Go through the records below and report each line with "linejoin" in it.

RECORDS FOR THE TASK Block Start

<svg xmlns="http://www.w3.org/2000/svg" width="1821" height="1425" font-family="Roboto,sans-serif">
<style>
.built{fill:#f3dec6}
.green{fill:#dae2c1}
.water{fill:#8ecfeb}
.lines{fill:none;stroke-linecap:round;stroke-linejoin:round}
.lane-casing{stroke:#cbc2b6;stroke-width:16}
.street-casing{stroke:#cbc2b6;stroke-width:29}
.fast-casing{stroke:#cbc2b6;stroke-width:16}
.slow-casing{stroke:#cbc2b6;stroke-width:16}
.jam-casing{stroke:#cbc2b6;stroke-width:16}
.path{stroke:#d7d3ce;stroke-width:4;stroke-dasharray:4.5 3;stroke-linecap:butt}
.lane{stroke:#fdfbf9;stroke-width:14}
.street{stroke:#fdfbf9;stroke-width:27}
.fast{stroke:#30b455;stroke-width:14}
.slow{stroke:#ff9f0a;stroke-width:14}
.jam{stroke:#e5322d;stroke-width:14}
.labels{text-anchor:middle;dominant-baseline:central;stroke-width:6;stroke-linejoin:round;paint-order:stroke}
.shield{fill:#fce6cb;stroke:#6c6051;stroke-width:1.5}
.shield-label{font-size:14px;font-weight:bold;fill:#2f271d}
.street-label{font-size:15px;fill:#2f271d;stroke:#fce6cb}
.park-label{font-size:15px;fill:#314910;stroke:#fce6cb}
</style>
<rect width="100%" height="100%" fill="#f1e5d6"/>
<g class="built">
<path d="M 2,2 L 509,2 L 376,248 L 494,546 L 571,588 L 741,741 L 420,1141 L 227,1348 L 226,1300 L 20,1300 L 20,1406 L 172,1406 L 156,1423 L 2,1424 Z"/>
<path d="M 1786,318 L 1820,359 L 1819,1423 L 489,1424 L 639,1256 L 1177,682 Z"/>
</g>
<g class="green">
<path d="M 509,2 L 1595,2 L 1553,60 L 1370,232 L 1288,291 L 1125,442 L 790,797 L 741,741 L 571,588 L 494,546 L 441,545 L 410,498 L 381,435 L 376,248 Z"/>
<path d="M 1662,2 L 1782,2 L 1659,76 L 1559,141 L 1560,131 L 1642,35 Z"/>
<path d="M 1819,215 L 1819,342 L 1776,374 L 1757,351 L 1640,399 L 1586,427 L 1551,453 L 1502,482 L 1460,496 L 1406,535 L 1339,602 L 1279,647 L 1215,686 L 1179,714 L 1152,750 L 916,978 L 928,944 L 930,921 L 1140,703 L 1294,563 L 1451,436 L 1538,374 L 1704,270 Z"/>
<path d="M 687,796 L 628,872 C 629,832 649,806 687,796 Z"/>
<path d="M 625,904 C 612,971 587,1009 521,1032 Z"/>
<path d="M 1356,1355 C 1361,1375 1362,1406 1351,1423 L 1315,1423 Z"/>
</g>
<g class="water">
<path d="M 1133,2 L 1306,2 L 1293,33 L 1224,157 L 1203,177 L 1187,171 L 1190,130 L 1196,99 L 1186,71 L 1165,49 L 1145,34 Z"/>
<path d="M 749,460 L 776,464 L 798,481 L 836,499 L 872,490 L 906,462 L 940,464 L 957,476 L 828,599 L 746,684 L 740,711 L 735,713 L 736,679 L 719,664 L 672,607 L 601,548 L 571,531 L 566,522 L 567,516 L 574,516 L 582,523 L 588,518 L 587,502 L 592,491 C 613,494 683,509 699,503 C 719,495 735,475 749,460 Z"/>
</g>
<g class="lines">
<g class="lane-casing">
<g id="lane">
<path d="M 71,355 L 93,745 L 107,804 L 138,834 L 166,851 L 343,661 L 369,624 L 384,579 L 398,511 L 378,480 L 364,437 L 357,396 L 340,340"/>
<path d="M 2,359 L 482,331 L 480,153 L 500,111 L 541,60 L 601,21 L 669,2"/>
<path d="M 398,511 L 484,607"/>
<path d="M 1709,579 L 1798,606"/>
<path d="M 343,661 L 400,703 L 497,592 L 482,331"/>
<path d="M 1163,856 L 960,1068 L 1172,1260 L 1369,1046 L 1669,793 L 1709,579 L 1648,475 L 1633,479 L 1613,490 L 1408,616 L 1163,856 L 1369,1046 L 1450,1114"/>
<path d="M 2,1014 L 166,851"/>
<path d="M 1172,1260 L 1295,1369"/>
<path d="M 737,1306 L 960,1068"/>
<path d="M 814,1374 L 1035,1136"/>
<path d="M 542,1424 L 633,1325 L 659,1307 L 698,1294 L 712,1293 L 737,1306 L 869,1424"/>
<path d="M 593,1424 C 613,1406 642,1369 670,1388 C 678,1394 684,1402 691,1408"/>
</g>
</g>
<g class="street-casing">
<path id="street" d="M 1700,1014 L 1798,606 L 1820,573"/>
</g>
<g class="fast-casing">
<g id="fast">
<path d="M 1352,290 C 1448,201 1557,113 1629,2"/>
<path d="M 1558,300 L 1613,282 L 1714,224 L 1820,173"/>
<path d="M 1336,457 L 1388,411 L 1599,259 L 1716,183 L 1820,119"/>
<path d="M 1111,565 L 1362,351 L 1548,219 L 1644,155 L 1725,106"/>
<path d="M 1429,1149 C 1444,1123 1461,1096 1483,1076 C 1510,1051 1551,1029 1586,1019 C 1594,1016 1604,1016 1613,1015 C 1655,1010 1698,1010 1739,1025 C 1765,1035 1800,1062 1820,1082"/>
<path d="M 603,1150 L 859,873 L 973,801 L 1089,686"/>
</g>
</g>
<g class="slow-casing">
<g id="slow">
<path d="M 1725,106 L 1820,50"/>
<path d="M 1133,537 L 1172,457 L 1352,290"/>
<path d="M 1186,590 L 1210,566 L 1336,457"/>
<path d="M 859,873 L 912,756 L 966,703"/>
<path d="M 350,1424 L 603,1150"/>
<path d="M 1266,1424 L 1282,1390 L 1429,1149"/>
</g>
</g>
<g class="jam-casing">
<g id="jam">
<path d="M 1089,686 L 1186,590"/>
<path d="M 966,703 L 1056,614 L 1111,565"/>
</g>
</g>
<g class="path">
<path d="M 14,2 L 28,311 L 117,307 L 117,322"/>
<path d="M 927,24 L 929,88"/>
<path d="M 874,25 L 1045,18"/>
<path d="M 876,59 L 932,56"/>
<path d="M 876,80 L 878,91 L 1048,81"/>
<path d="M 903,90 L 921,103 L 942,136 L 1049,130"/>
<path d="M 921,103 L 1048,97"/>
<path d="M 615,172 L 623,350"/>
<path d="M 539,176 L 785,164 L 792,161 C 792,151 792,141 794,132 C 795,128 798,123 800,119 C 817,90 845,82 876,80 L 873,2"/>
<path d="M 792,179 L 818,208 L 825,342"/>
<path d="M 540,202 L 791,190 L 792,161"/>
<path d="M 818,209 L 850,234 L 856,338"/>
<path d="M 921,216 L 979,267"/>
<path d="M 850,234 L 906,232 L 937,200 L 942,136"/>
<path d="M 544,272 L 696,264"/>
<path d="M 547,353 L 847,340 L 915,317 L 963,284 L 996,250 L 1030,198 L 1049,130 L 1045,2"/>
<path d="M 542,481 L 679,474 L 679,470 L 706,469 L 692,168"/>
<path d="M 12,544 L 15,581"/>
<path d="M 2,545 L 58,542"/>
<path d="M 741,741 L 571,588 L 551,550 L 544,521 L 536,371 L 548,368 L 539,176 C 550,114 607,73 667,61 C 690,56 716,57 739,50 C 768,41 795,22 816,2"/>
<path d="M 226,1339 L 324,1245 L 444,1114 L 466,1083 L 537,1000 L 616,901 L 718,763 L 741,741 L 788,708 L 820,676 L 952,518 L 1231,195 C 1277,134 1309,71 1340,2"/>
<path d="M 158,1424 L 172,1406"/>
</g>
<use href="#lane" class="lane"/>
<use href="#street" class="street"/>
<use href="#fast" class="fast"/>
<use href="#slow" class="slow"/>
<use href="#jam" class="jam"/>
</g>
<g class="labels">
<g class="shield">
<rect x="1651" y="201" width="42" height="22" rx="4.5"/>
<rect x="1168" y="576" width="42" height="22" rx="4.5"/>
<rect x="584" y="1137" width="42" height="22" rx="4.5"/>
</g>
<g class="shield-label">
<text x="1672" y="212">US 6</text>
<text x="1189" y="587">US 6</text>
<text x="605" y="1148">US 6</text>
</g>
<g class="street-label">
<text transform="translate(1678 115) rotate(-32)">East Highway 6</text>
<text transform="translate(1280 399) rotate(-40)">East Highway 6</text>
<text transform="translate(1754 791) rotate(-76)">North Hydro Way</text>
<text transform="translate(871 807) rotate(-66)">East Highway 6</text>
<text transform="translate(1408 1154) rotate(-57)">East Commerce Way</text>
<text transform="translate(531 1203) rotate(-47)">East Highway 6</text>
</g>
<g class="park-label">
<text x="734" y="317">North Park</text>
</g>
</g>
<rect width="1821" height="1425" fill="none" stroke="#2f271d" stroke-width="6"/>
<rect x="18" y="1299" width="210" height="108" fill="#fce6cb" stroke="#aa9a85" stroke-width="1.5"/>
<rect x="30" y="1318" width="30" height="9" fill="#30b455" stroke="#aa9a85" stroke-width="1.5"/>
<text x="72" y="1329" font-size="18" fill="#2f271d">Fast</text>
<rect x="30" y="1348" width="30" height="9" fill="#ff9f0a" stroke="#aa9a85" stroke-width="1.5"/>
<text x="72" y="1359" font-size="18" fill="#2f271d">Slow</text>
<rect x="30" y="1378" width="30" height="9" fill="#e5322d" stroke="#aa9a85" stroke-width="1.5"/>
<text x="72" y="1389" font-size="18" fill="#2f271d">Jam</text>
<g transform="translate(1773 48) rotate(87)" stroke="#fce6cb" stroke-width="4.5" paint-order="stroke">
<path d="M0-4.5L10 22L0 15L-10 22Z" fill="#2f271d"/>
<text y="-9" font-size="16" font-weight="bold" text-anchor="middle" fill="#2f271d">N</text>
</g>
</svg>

RECORDS FOR THE TASK Block End

## WRITTEN REPLY
.lines{fill:none;stroke-linecap:round;stroke-linejoin:round}
.labels{text-anchor:middle;dominant-baseline:central;stroke-width:6;stroke-linejoin:round;paint-order:stroke}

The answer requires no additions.